Gun owners across the land breathed a sigh of relief on Monday at the news that the sponsor of a Colorado “assault weapons” ban is pulling her bill from consideration one day before the legislative session ends.
Said Senator Julie Gonzales, “After thoughtful conversations with my Senate colleagues, I decided that more conversations need to take place outside of the pressure cooker of the Capitol during the last weeks of the legislative session.”
But she’s not done with pushing for the total ban on so-called assault weapons: “I look forward to renewing and continuing those discussions.… It is clear that survivors of devastating gun violence, responsible gun owners, and local and national policy advocates remain committed to doing the work necessary to save lives — and an assault weapons ban will do just that.”
Representative Tim Hernandez, who sponsored a similar bill last year that failed in committee, was more direct. When asked why the bill had to be shelved, he said simply that “folks aren’t ready. That’s what it boils down to.”
Some of that can be attributed to efforts by Rocky Mountain Gun Owners (RMGO), whose members made more than 65,000 phone calls and sent more than 150,000 emails in opposition to the measure. On a social-media post, the group celebrated: “It’s dead!!! We have officially KILLED the 2024 “Assault Weapons ban”! Thank you ALL for your hard work and activism to make this happen.”
The bill, had it passed the Senate (after successfully passing the House earlier) and been signed into law, would have banned the purchase, sale, and transfer of a broad swath of semiautomatic firearms. It defined “assault weapons” as semiautomatic rifles with any of a long list of accessories that made them look scary, along with semiautomatic pistols, shotguns with revolving cylinders, and semiautomatic shotguns.
It would have punished first-time offenders with a fine of $250,000 and repeat offenders with fines of $500,000.
The bill’s sponsor and supporters are leftists, ignoring both the state and federal constitutions and their oaths of office to support and defend them. Article II, Section 13 of the Colorado Constitution states: “The right of no person to keep and bear arms in defense of his home, person, and property, or aid of the civil power when thereto legally summoned, shall be called in question; but nothing herein contained shall be construed to justify the practice of carrying concealed weapons.”
The U.S. Constitution has similar, albeit briefer, language: “A well regulated Militia, being necessary to the security of a free State, the right of the people to keep and bear Arms, shall not be infringed.”
Not only does Gonzales ignore those restraints, her voting record, as provided by the John Birch Society’s Freedom Index, shows her disdain for those limits and guarantees. Her lifetime record is a treasonous 17 out of 100. Democrat Representative Meg Froehlich of Denver (Freedom Index rating of 25 out of 100) made it clear that such constitutional restraints meant nothing to her as she supported the bill: “The arguments against a ban are policy arguments, but the arguments for it are from the heart.”

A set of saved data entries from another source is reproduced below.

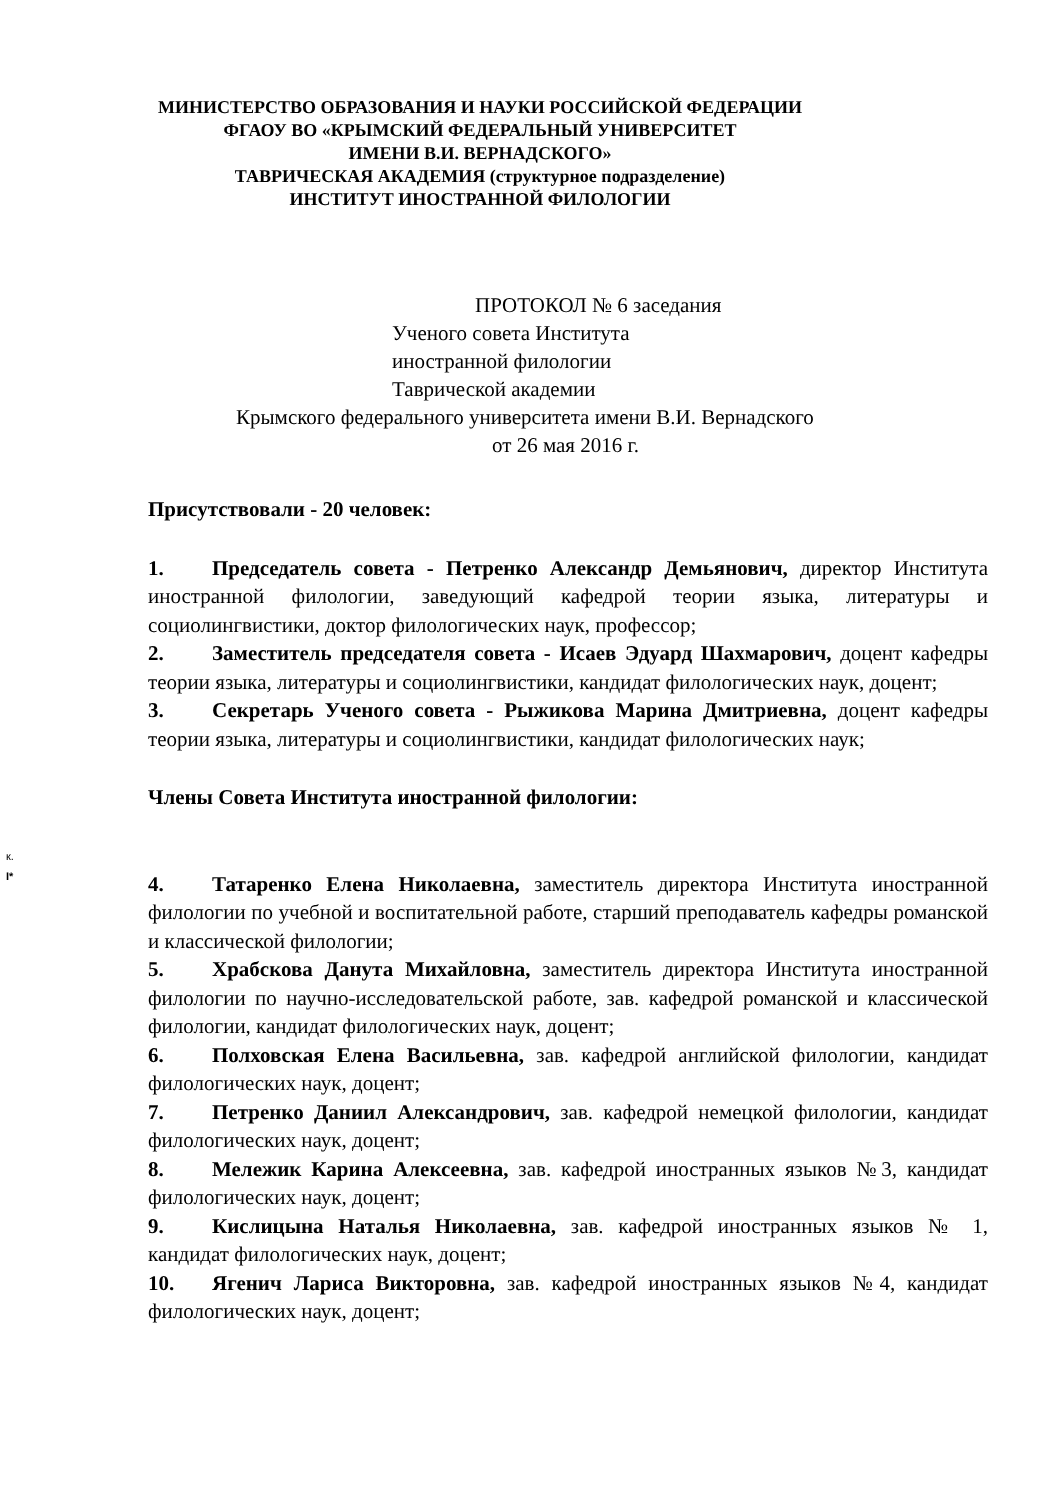МИНИСТЕРСТВО ОБРАЗОВАНИЯ И НАУКИ РОССИЙСКОЙ ФЕДЕРАЦИИ
ФГАОУ ВО «КРЫМСКИЙ ФЕДЕРАЛЬНЫЙ УНИВЕРСИТЕТ
ИМЕНИ В.И. ВЕРНАДСКОГО»
ТАВРИЧЕСКАЯ АКАДЕМИЯ (структурное подразделение)
ИНСТИТУТ ИНОСТРАННОЙ ФИЛОЛОГИИ
ПРОТОКОЛ № 6 заседания
Ученого совета Института
иностранной филологии
Таврической академии
Крымского федерального университета имени В.И. Вернадского
от 26 мая 2016 г.
Присутствовали - 20 человек:
1. Председатель совета - Петренко Александр Демьянович, директор Института иностранной филологии, заведующий кафедрой теории языка, литературы и социолингвистики, доктор филологических наук, профессор;
2. Заместитель председателя совета - Исаев Эдуард Шахмарович, доцент кафедры теории языка, литературы и социолингвистики, кандидат филологических наук, доцент;
3. Секретарь Ученого совета - Рыжикова Марина Дмитриевна, доцент кафедры теории языка, литературы и социолингвистики, кандидат филологических наук;
Члены Совета Института иностранной филологии:
к.
I*
4. Татаренко Елена Николаевна, заместитель директора Института иностранной филологии по учебной и воспитательной работе, старший преподаватель кафедры романской и классической филологии;
5. Храбскова Данута Михайловна, заместитель директора Института иностранной филологии по научно-исследовательской работе, зав. кафедрой романской и классической филологии, кандидат филологических наук, доцент;
6. Полховская Елена Васильевна, зав. кафедрой английской филологии, кандидат филологических наук, доцент;
7. Петренко Даниил Александрович, зав. кафедрой немецкой филологии, кандидат филологических наук, доцент;
8. Мележик Карина Алексеевна, зав. кафедрой иностранных языков №3, кандидат филологических наук, доцент;
9. Кислицына Наталья Николаевна, зав. кафедрой иностранных языков № 1, кандидат филологических наук, доцент;
10. Ягенич Лариса Викторовна, зав. кафедрой иностранных языков №4, кандидат филологических наук, доцент;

Democrat Senator President Steve Fenberg (Freedom Index rating of 17 out of 100) suffers from the same malady, explaining:
There are a lot of folks, I think, in my caucus, that have a complicated relationship with this bill in different ways. Every legislator has the responsibility and authority to have a nuanced position on policy, on any policy.
The predicate of the bill itself reveals its complete divorce from reality:
Assault weapons and high-capacity magazines are disproportionately used in public mass shootings, and the reasons are both obvious and irrefutable. Assault weapons are uniquely lethal by design. They entail tactical features designed for warfare, refined to maximize killing large numbers of people quickly and efficiently.
Except that they aren’t, and they don’t. John Lott’s research, courtesy of his Crime Prevention Research Center, reveals that the percentage of gun murders committed by shooters using AR-15s and AK-47s is less than three percent. As Lott himself noted, “With all the concern about assault weapons since the federal ban [the 1994 Clinton gun ban] ended in 2004, it is interesting to see what a small share of murders are committed with any type of rifle, and how even that share has fallen over time.”
For the anti-gun politicians now infesting the once-red state of Colorado, none of this matters. Neither history, common sense, facts, or even the threat that the Bruen ruling from the Supreme Court in 2022 would ultimately negate their efforts have deterred them from their quest to disarm Coloradans and deprive them of precious rights guaranteed in both the state and federal constitutions. The present battle has been won, but the war continues.